Zazwyczaj mamy tendencję, by dostosowywać się do rozmówcy. Inaczej będziemy zwracali się do małego dziecka, inaczej do dystyngowanej starszej pani. Znajomość typów temperamentów pozwala na jeszcze trafniejsze odczytywanie oczekiwań poszczególnych osób i na bardziej adekwatne reagowanie na ich potrzeby.

Wykorzystaj nową wiedzę podczas sprzedaży

Przeważnie najlepiej rozmawia nam się z tymi osobami, które reprezentują mieszankę temperamentów podobną do naszej. Nauka może wiele ułatwić, ale i tak z osobami o skrajnie odmiennym typie temperamentu, jakakolwiek współpraca będzie dla nas trudniejsza niż komunikacja z osobami podobnymi. Dlatego najlepszymi sprzedawcami zazwyczaj okazują się ci, którzy reprezentują mieszankę wszystkich temperamentów.

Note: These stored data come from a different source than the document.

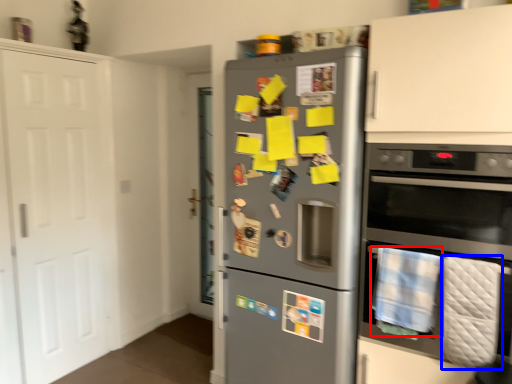
Question: Which object appears farthest to the camera in this image, blanket (highlighted by a red box) or blanket (highlighted by a blue box)?

Choices:
 (A) blanket
 (B) blanket

Answer: (A)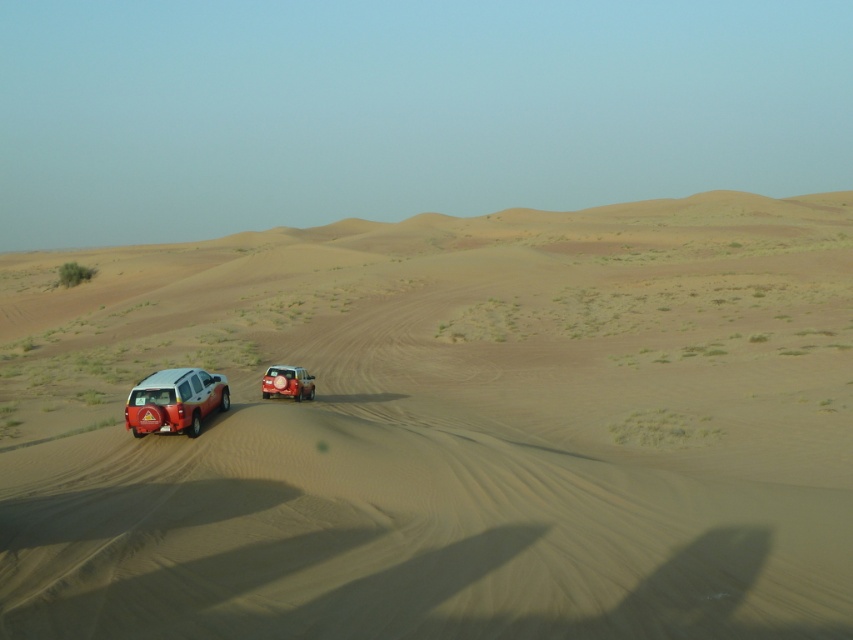
You are standing at the edge of the desert and want to take a photo of both the matte white suv at lower left and the metallic silver suv at center. Which vehicle should you focus on first to ensure both are in the frame?

You should focus on the matte white suv at lower left first because it is closer to you than the metallic silver suv at center, so adjusting the camera to include both would require starting with the closer one.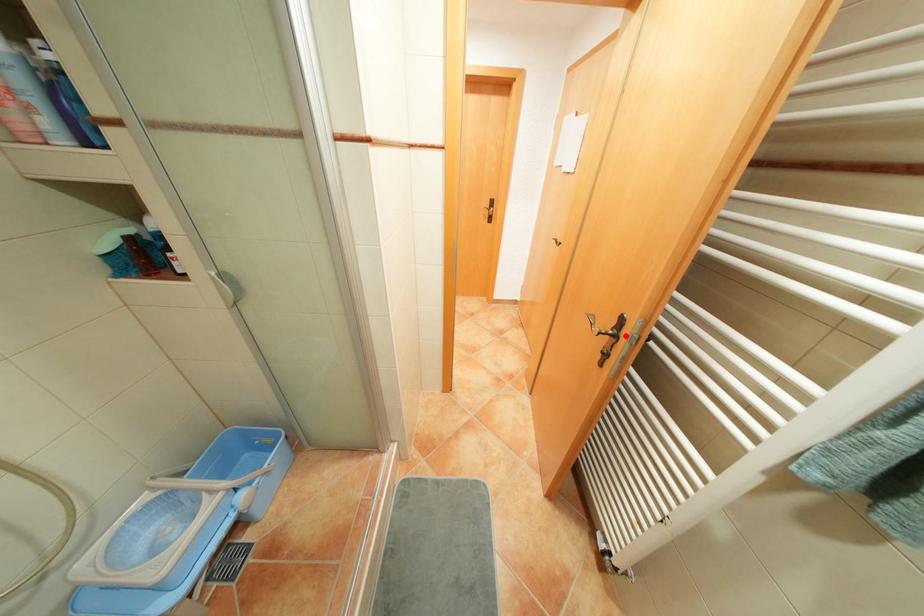
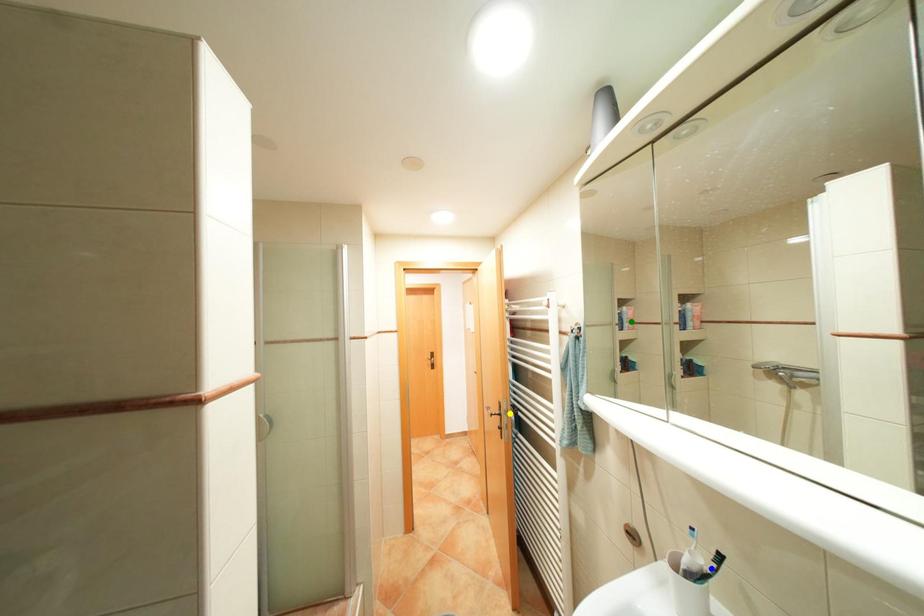
Question: I am providing you with two images of the same scene from different viewpoints. A red point is marked on the first image. You are given multiple points on the second image. Which spot in image 2 lines up with the point in image 1?

Choices:
 (A) green point
 (B) blue point
 (C) yellow point

Answer: (C)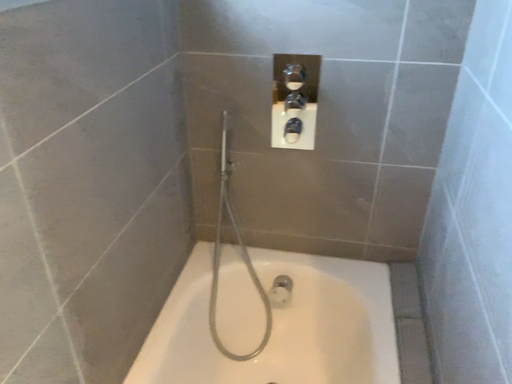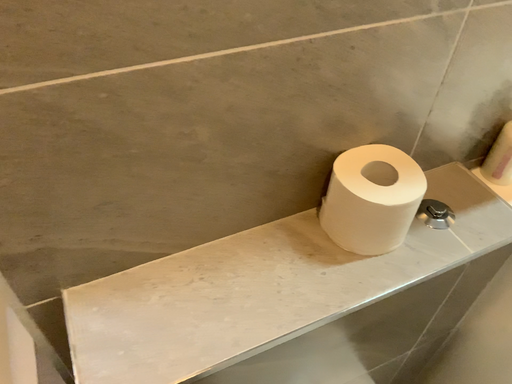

Dodatkowo, jeśli takie osoby zostaną odpowiednio przeszkolone i nabiorą praktyki, wówczas w kontaktach handlowych mogą osiągnąć mistrzostwo. Dzięki temu, w czasie rozmowy sprzedażowej taki sprzedawca bez trudu wydobędzie z siebie tylko te zasoby, które są potrzebne w danej sytuacji, a więc zgodne z tym, co dany klient rozumie, co akceptuje i co wzbudza jego zaufanie.

- Każdy z nas potrafi i szeptać, i krzyczeć, ale nasza inteligencja, empatia i doświadczenie podpowiadają nam, które z tych narzędzi wykorzystać usypiając dziecko, a które, zatrzymując przed ruchliwą ulicą zamyślonego przechodnia. Znajomość typów temperamentów pozwala jeszcze dokładniej odczytywać subtelne sygnały wysyłane przez klientów i odpowiednio na nie reagować – wyjaśnia trenerka.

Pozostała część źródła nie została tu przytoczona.